Tapi, Pemda DIY tidak serius entaskan kemiskinan dan mewujudkan kesejahteraan masyarakatnya. Kebijakan yang dikeluarkan justru menghambat pemenuhan kebutuhan hidup layak masyarakatnya sebagai salah satu ukuran tercapainya kesejahteraan.
UMP 2022 yang ditetapkan Gubernur DIY, Rp 1.840.915, menunjukkan betapa tidak seriusnya Pemda DIY entaskan kemiskinan dan mewujudkan kesejahteraan rakyatnya. UMK Yogyakarta Rp Rp. 2.153.970, Sleman Rp. 2.001.000 dan Bantul Rp 1.916.848.
Kemudian, Kulonprogo Rp 1.904.275 dan Gunungkidul Rp 1.900.000. Dari upah yang ditetapkan dan memperhatikan kembali angka kebutuhan hidup layak pekerja atau buruh lima kabupaten/kota tunjukkan angka defisit pendapatan yang cukup besar.
"Kenaikan upah yang ditetapkan Gubernur DIY masih jauh dari harapan pekerja atau buruh," ujar Irsad.
Kenaikan upah yang tidak signifikan mendongkrak kesejahteraan ini seharusnya dicari alternatif oleh Pemda DIY. Terlebih, DIY dengan Dana Keistimewaannya, seharusnya memiliki formula khusus meningkatkan kesejahteraan pekerja/buruh.
Fakta ini menunjukkan angka kemiskinan di DIY tidak akan cukup dikendalikan mengingat Pemda DIY sendiri tidak memiliki itikad serius dalam mengentaskan kemiskinan. Salah satunya melalui peningkatan upah pekerja atau buruh.
Data itu sekaligus tunjukkan PP 36/2021 sebagai turunan UU Cipta Kerja 11/2020 tidak layak jadi dasar penetapan upah pekerja/buruh. Apalagi, sesungguhnya UU Cipta Kerja sebagai paying PP 36/2021 masih dalam proses Judicial Review (JR).

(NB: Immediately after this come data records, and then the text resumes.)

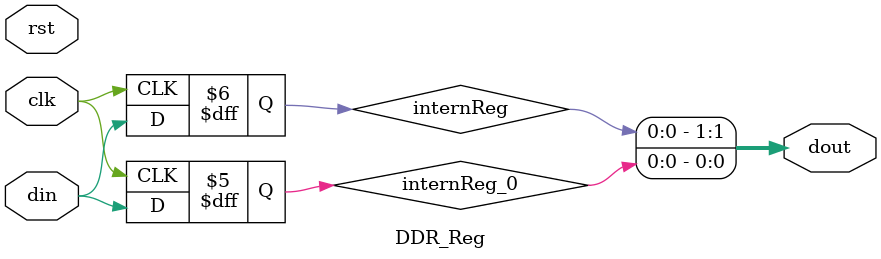
<source format=v>
/*

    Double Data Rate register

    .. hwt-schematic::
    
*/
module DDR_Reg(input clk,
        input din,
        output [1:0] dout,
        input rst
    );

    reg internReg = 1'b0;
    reg internReg_0 = 1'b0;
    assign dout = {internReg, internReg_0};
    always @(posedge clk) begin: assig_process_internReg
        internReg <= din;
    end

    always @(negedge clk) begin: assig_process_internReg_0
        internReg_0 <= din;
    end

endmodule
</source>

Sehingga, baik UU maupun peraturan-peraturan turunan tidak bisa jadi landasan menetapkan upah minimum. PP 36/2021 juga tidak layak dipatuhi sebagai penetapan upah karena telah mengurangi peran Dewan Pengupahan tingkat I, II dan III.
"Karena sekadar berdasarkan atas kondisi ekonomi dan ketenagakerjaan, sehingga aspirasi pekerja atau buruh terancam kehilangan tempat," kata Irsad.
Untuk itu, Majelis Pekerja Buruh Indonesia DIY menuntut Pemda DIY mencabut UU Ciptaker 11/2020 dan PP turunannya. Menolak PP 36/2021 sebagai dasar penetapan UMP dan UMK DIY 2022, lalu mencabut SK Gubernur DIY tentang UMP dan UMK 2022.
Kemudian, menetapkan UMK DIY berdasarkan survey KHL, lalu mencabut Permenaker 18/2020 tentang KHL, menetapkan Upah Minimum Sektoral DIY, memberikan layanan transportasi, pendidikan dan penyediaan pangan murah bagi pekerja atau buruh.
Memperluas kriteria DTKS dengan memasukkan pekerja/buruh berpenghasilan UMKc+20 persen. Memperbanyak program pelatihan bagi pekerja/buruh secara gratis, dan menyegerakan pembentukan koperasi serikat pekerja/buruh maupun permodalannya.
"Serta, memberikan bantuan sarana prasarana bagi federasi serikat pekerja/buruh yang telah memiliki usaha," ujar Irsad.